Digitally transforming a global company is quite a feat, but necessary to strongly position for the future and remain viable through continuous changes in technology. This digital transformation enables design and operations the ability to move engineers from program to program without losing productivity. In addition, improved data management leverages greater value, reduces costly rework, and increases design and manufacturing automation to produce first time quality. The terms of an agreement with a strategic supplier needs to be dynamic to allow it to evolve with the scope of work and business environment throughout the life of the partnership. By encouraging a collaborative environment with our supplier, we are transforming into a proactive culture allowing us to operate under a shared purpose with personal accountability. Previously we operated with different interests in mind hindering our ability to be agile in our partnership. The new strategy allows us to align on mutually beneficial objectives and to work collaboratively instead of competitively. Our strategic partnership with our supplier has contributed to transformational changes across the enterprise and contributes to Boeing’s goal to operate as One Boeing. Additionally, we partner with the supplier to identify opportunities that might benefit both companies, potentially including mergers & acquisitions or investments in innovative start-ups that add value. A final objective of this initiative was to define the governance that allows our company and its supplier to oversee the implementation, performance, operational management and issue escalation of the partnership. This strategic partnership creates a vested interest in the future success of the contract and relationship of both parties involved.

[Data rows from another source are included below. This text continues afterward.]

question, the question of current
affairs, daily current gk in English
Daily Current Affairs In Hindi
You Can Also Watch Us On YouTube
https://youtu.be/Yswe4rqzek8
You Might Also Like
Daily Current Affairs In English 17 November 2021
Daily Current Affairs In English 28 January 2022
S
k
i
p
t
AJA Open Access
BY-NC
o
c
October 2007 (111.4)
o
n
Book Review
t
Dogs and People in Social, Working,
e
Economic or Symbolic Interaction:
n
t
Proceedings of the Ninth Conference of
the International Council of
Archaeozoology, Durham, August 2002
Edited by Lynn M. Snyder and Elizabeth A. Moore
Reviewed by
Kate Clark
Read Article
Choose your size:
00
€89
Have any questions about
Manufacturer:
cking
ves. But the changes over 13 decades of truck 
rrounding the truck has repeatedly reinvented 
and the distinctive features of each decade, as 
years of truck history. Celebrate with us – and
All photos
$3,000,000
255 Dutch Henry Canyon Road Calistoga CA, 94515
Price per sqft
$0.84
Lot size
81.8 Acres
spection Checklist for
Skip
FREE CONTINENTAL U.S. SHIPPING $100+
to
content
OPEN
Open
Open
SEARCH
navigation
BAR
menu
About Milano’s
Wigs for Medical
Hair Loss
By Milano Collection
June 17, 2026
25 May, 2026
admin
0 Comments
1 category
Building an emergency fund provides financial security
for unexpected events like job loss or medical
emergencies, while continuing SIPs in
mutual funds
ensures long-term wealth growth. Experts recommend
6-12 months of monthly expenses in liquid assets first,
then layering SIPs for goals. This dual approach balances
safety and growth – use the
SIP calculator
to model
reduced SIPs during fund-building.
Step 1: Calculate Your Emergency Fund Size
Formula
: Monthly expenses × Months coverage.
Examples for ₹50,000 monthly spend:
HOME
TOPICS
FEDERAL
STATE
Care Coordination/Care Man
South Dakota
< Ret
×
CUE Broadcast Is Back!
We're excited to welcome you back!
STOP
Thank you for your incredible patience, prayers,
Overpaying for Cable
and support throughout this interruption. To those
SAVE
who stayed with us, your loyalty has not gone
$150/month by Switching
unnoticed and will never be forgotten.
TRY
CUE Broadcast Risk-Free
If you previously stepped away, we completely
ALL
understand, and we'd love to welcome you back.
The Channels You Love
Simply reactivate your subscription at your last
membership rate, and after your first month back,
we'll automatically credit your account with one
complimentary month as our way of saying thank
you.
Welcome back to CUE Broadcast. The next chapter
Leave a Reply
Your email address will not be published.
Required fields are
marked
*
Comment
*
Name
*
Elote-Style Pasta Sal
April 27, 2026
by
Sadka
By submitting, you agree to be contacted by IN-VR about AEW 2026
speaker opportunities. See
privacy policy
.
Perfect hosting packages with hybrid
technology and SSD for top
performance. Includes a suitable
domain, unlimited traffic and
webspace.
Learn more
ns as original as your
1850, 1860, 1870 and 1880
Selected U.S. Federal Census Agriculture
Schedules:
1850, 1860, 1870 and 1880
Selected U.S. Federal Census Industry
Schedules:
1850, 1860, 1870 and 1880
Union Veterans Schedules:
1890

The business case for this project was compelling yet simple: Boeing needed to be faster, enterprise-wide system integration, commonality and automation to drive the digital thread of data. Our current engineering and manufacturing systems required far too many resources to execute. We collaborated with outside industry consultants as well as internal sourcing, supply chain, finance, IT and enterprise business partners to identify opportunities to digitally transform our business. Potential suppliers were thoroughly evaluated, and a business case was brought forward to the Procurement Review Board for approval from executive stakeholders. This collaboration created a strategy in which the team proposed a transformational outsourcing partnership to provide early visibility into the cost impact of system integration decisions, create an opportunity to incorporate the supplier’s innovation into the product development, and ultimately transformed the business. Stakeholders trust the Governance Steering Committee to make positive changes and have accepted the implementation of governance principles to achieve a successful partnership.